In questa prospettiva, la definizione di
progetto recata dalla norma regionale impugnata, in quanto generale ed
astratta, risulta compatibile con la definizione comunitaria, nella parte in
cui, qualificando come "progetto” l’«insieme di elaborati tecnici concernenti
la realizzazione di impianti opere o interventi», implicitamente include, nel
generico riferimento agli interventi, sia la realizzazione di lavori di
costruzione, riconducibili alle opere, che quella di interventi sull’ambiente
naturale e sul paesaggio.

# DATI FORNITI
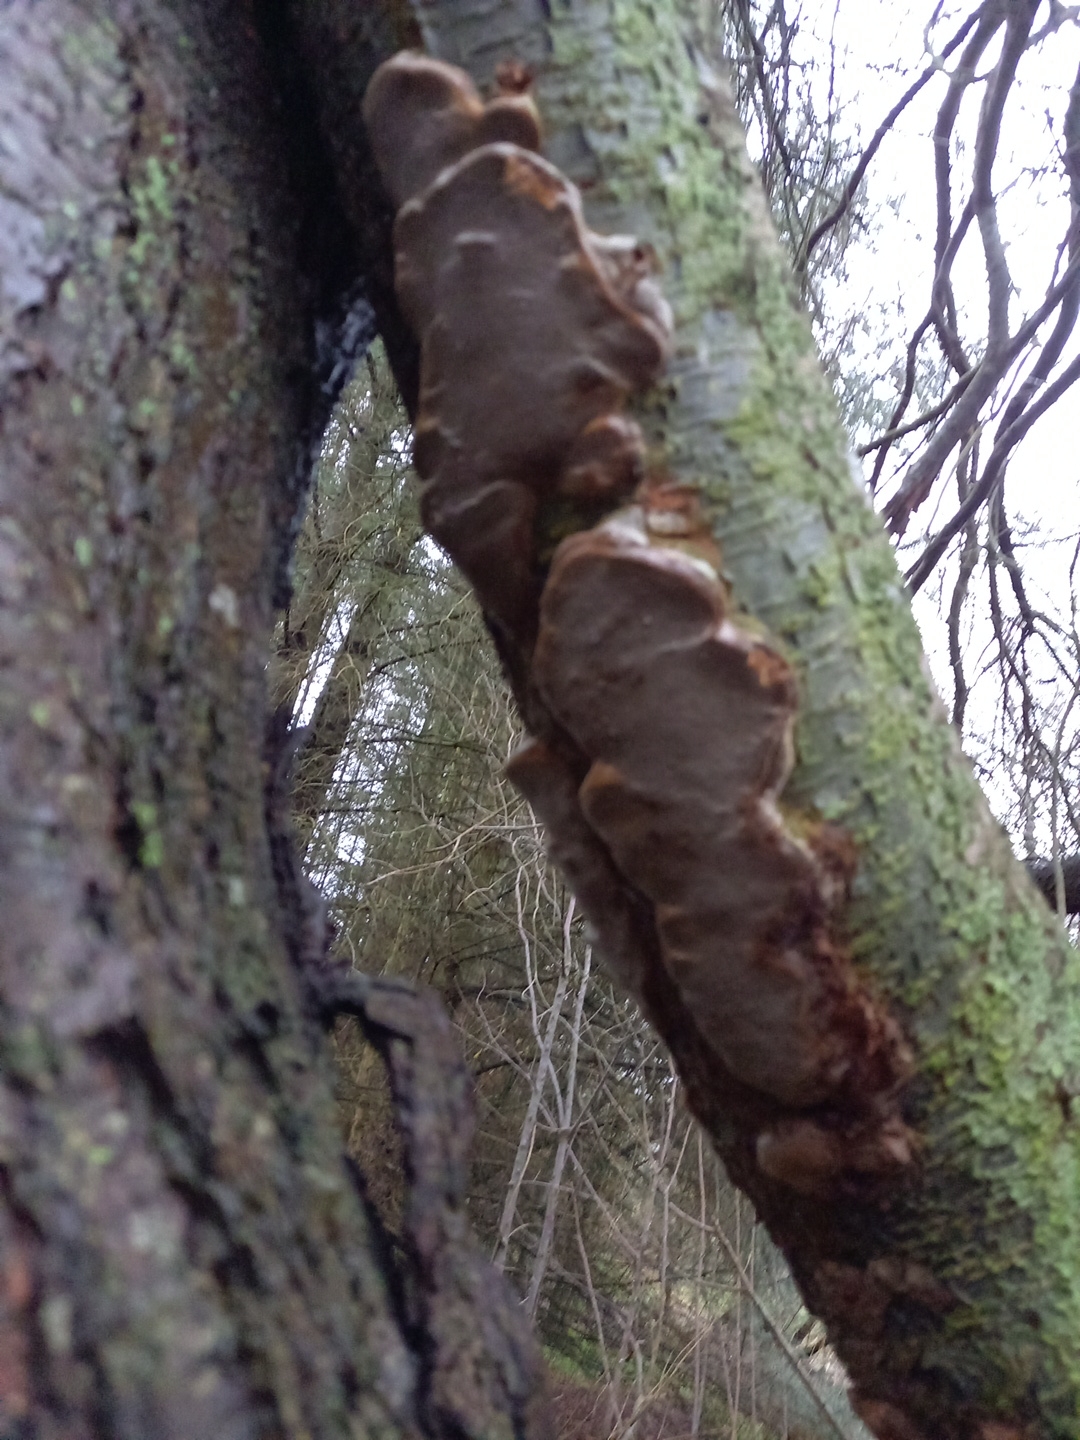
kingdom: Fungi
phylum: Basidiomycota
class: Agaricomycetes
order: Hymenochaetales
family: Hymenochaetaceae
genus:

# COSA SI CHIEDE
1. Secondo il brano, con quale definizione risulta compatibile la definizione di progetto della norma regionale impugnata?
2. Trascrivi dal brano il passo che comincia con "In questa prospettiva, la" e prosegue fino a "e sul paesaggio.".

# LE RISPOSTE
1. Con la definizione comunitaria.

2.
In questa prospettiva, la definizione di
progetto recata dalla norma regionale impugnata, in quanto generale ed
astratta, risulta compatibile con la definizione comunitaria, nella parte in
cui, qualificando come "progetto” l’«insieme di elaborati tecnici concernenti
la realizzazione di impianti opere o interventi», implicitamente include, nel
generico riferimento agli interventi, sia la realizzazione di lavori di
costruzione, riconducibili alle opere, che quella di interventi sull’ambiente
naturale e sul paesaggio.